Parenting Stress & Coronavirus: Tips to Survive & Thrive As a Stay-At-Home Parent During COVID-19 Quarantine by Holly Wilson
Homeschooling, working from home, minimal social contact. Even with glimmers of hope that restrictions on coronavirus (COVID-19) stay-at-home orders may begin to lift, most of us are still home with our kids, still living under very different parameters for our lives. Every day you are expected to do your job, be a teacher, be a playmate, make meals, attempt to keep the house tidy during the constant parade of dirty shoes, toys, books and games that scatter around the house. How can you do it all? The answer is you can’t. And you shouldn’t try.
As someone who has spent quite a lot of time in personal therapy as a recovering alcoholic, I’ve learned several important lessons that have supported my mental health during times of struggle and which I today pass along to my own clients. The first is that our brains are hard-wired to try and solve the current puzzle of our situation.
- How do we fix the coronavirus problem?
- What does a return to normalcy look like?
- How do we get by with the expectation that we can do our jobs, educate our children and still maintain a shred of sanity?
All of these questions, these puzzles that our brain is trying to solve, are problems with no real solution. We just don’t know the answers. And the “not knowing” and uncertainty can lead to incredible anxiety.
It is reasonable for us to feel anxiety given the current circumstances, but how we cope with that anxiety can lead us down a path to mental wellness or a path toward unhealthy coping mechanisms such as excessive drinking. A glass or two of wine after the kids go to bed may seems like a good way to unwind after a long day, but what if those two glasses turn to three or four, or maybe even two bottles? It is here that we have to remember, it isn’t the wine that is the root problem, it is the anxiety. So how do we manage this anxiety and not only survive our situation, but thrive in it?
The Road to Thriving
The first step is recognizing the negative thoughts that might be producing anxiety. Dr. Daniel Amen, a well-respected brain health expert and psychiatrist, recommends we remove the “ANTs” from our life. ANTs, or Automatic Negative Thoughts, can drive depression, anxiety and can deprive feelings of joy and happiness.
According to Dr. Amen, “Every time you have a sad, hopeless, mad, cranky, unkind, judgmental or helpless thought, your brain immediately releases chemicals that make your body feel awful. Your hands get cold and wet, your muscles get tense, your heart beats faster and your breathing becomes shallower. Additionally, the activity in your frontal and temporal lobes decreases which negatively affects your judgment, learning and memory. The opposite is also true – whenever you have a happy, hopeful, loving, kind or positive thought, your brain releases a completely different set of chemicals. Your hands get warmer and dryer, your breathing becomes deeper and more regular, your muscles relax, your blood pressure decreases and your brain works better.”
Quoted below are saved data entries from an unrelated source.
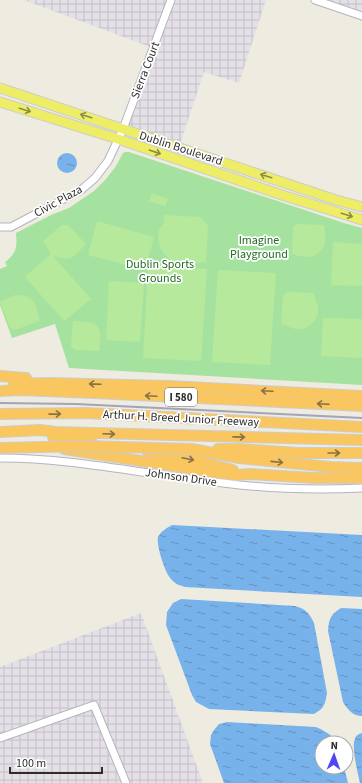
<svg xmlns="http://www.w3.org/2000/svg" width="362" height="783" font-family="'Source Sans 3',sans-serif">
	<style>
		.industrial { fill: url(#industrial-grid) }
		.grass { fill: #a6e29f }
		.pitch { fill: #b6e99b }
		.water { fill: url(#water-ripples) }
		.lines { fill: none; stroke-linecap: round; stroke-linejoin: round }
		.minor-casing { stroke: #b4b4c0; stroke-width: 9 }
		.major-casing { stroke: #cdcdcd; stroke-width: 11 }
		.highway-casing { stroke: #cdcdcd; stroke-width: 12 }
		.minor { stroke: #fff; stroke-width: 7 }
		.major { stroke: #eded66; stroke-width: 9 }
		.highway { stroke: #f9c660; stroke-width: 10 }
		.rail { stroke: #a4a3b7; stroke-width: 2 }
		.highway-bridge-casing { stroke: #cdcdcd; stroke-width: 12; stroke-linecap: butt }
		.highway-bridge { stroke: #f9c660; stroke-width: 10 }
		.oneway { stroke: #8d8d4a }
		.oneway2 { stroke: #897244 }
		.labels { text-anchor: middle; stroke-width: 3.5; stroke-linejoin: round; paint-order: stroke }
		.shield { fill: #fff; stroke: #6c6c6c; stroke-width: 1 }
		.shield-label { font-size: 11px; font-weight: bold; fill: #2d2d2d }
		.street-label { font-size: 12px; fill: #2d2d2d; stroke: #fff }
		.park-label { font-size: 12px; fill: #1e6a1f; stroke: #fff }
	</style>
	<defs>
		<pattern id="industrial-grid" width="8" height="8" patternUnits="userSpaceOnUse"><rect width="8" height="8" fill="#e4e0e7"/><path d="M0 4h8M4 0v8" fill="none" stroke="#c4c0c6"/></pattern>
		<pattern id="water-ripples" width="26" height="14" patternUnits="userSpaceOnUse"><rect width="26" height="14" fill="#78b2eb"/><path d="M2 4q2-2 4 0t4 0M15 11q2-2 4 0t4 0" fill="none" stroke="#6391bf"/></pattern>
	</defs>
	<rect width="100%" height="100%" fill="#eeebe0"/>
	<g class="industrial">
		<path d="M24,0H266L239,83L204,72L179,147L123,129L153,48Z"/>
		<path d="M315,0H362V16Z"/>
		<path d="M141,613L203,783H0V667Z"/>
	</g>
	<path class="grass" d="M125,152H129L344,223L362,228V385L69,368L55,324L12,338L0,305V269L7,266L5,262C17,253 17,247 16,233L51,215L69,208L94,191L106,179L116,166L123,153Z"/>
	<g class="pitch">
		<path d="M152,193L168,199L165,206L149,201Z"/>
		<path d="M164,215L200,217L208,226L206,262C198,262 198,264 191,265C173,267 158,253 158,235C159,226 162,228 164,222C165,220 164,217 164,215Z"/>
		<path d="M97,221L154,237L145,270L88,255Z"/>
		<path d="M297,224L324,225C325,230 326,236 325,241C325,249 316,257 308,257C303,257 297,255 292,254L293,228Z"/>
		<path d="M62,225H68L86,244C72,258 72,262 53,256L91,299L64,321L25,277L51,254L43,241Z"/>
		<path d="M333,242L362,244V286L331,285Z"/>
		<path d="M148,266L207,269L201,361L143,358Z"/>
		<path d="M218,270L276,273L270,365L212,362Z"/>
		<path d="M109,281L144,283L140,342L106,340Z"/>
		<path d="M287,292L314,293C314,299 318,303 318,308C320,320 307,331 296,329C291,328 286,325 281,324L283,296Z"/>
		<path d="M15,295C36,295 36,305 40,321L15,330L10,328L0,302Z"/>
		<path d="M323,318L362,319V358L321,356Z"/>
		<path d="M73,321C99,321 103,326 99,351L75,350L71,346Z"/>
	</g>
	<g class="water">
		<circle cx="67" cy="163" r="10"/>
		<path d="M172,525L362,535V597L185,587C179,585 175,584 171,579C165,573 156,545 158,537C161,531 167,528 172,525Z"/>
		<path d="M181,599L295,606C306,609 309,613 314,623L327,693C325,705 324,708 314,714L209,709L196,702L192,695L166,625L167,612L173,603Z"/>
		<path d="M341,608L362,609V716C353,716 348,710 343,702L328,631C329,619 330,615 341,608Z"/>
		<path d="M227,722L316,727C325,731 332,735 338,743H322V767H344L348,783H224L210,744L211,735L214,730L219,724Z"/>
		<path d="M362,733V783H360C358,774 351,746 355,739C356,735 359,734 362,733Z"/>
	</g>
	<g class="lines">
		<defs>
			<g id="minor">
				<path d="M315,0L362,16"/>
				<path d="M0,227H11L81,190L95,178L108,161L123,129L171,0"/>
				<path d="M0,458C75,458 148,475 223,483C269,489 315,490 362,488"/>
				<path d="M0,738L94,705L126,783"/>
			</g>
			<g id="major">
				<path d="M0,88L336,200L362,207"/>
				<path d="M0,102L118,139L282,195L362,220"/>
			</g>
			<g id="highway">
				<path d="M0,376L26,378"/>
				<path d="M14,384L49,383L169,386L362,396"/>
				<path d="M0,391L20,390L94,393L362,406"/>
				<path d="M0,414L86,413L362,427"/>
				<path d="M0,432L40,430L56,432L362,440"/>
				<path d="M53,437L67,440L92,443"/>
				<path d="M64,449L218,473L237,475L250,474L314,478H362"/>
				<path d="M192,449L239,458L330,467L362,468"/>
				<path d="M218,449H239L299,453H362"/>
				<path d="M147,451L199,461L233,470"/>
			</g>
		</defs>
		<use href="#minor" class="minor-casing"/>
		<use href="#major" class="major-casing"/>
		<use href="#highway" class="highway-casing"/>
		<use href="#minor" class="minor"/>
		<use href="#major" class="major"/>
		<use href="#highway" class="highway"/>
		<path class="rail" d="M0,403L76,404L362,418"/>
		<defs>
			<path id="highway-bridge" d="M0,448L84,446L192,449"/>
		</defs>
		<use href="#highway-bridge" class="highway-bridge-casing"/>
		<use href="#highway-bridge" class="highway-bridge"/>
	</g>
	<defs><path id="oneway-shaft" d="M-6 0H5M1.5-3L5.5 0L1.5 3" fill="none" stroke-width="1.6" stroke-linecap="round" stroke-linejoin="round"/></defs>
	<g class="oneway">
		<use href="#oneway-shaft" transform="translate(25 110) rotate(17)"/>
		<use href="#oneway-shaft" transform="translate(86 116) rotate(-162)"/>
		<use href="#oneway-shaft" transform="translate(155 152) rotate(19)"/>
		<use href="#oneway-shaft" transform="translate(266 176) rotate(-162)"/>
		<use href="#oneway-shaft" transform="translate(347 215) rotate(18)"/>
	</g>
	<g class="oneway2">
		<use href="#oneway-shaft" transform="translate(95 384) rotate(-178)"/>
		<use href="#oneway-shaft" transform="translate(267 391) rotate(-177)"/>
		<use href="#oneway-shaft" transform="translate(151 396) rotate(-177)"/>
		<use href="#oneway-shaft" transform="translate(323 404) rotate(-177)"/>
		<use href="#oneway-shaft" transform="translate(55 414) rotate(-1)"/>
		<use href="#oneway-shaft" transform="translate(109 434) rotate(2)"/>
		<use href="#oneway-shaft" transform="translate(239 437) rotate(1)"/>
		<use href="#oneway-shaft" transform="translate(334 453)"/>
		<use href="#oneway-shaft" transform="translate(188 459) rotate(12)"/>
		<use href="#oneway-shaft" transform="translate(277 462) rotate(6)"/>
	</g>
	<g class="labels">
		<rect class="shield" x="165" y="388" width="32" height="18" rx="3"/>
		<g class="shield-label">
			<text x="181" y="401">I 580</text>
		</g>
		<g class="street-label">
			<text transform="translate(145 70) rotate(-69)" y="4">Sierra Court</text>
			<text transform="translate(181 148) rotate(18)" y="4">Dublin Boulevard</text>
			<text transform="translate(58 201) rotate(-29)" y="4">Civic Plaza</text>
			<text transform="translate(181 418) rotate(3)" y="4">Arthur H. Breed Junior Freeway</text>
			<text transform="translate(181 477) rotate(8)" y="4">Johnson Drive</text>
		</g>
		<g class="park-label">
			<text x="259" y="244">Imagine<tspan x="259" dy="14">Playground</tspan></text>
			<text x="160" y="268">Dublin Sports<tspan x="160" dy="14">Grounds</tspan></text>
		</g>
	</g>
	<g transform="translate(334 755) rotate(2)"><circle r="19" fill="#ffffff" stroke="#ababab"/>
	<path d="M0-3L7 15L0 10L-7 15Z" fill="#4f47f4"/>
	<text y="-6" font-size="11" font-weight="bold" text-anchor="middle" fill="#2d2d2d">N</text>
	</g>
	<path d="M10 767v6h92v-6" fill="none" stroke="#2d2d2d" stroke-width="2"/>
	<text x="16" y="767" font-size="12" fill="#2d2d2d" stroke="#ffffff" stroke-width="3" paint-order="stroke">100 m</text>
</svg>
The happy, hopeful, loving, kind and positive feelings are exactly what we need right now to thrive as working parents during this crisis. So if you can train your brain to identify when you are having a negative thought process, and stop, eliminate or at least acknowledge that it is a negative thought, then we can make room for positivity. Here’s the advice I give to my clients who are experiencing anxiety:
- Make an acknowledgment: When you are feeling like a failure for parenting mishaps or not completing your work to-do list, acknowledge that this thought is negative and unproductive. It is OK if you are having trouble balancing work and child care, you are not alone. All parents are struggling with added stress and responsibilities and none of us are going to be able to achieve perfection.
- Find a replacement thought: After you’ve acknowledged the negative thought, see if you can come up with a replacement that lends a more positive spin on the situation. Perhaps you say to yourself, “That probably wasn’t the best way to punish my child’s bad behavior, but I’ll try a different approach next time.”
- Focus on the present: If the predicted longevity of the stay-at-home rules and “new normal” feels overwhelming, break time into smaller, more manageable chunks. Instead of wondering how you will survive the next few weeks or months, ask yourself, “What am I going to do this evening to make myself and my family feel good?”
- Put yourself first: If you are struggling with anxiety, stress and worry, everyone will struggle along with you. Acknowledge this fact and prioritize your personal wellness. Find even just a minute or two of alone time. Take a walk, do a home workout or meditate. If you are feeling good, you’ll be much better equipped to handle stress.
Parenthood is certainly hard enough during normal times. The coronavirus safer-at-home rules make it infinitely more difficult. Utilizing tools to help mitigate stress and anxiety is crucial to mental well-being.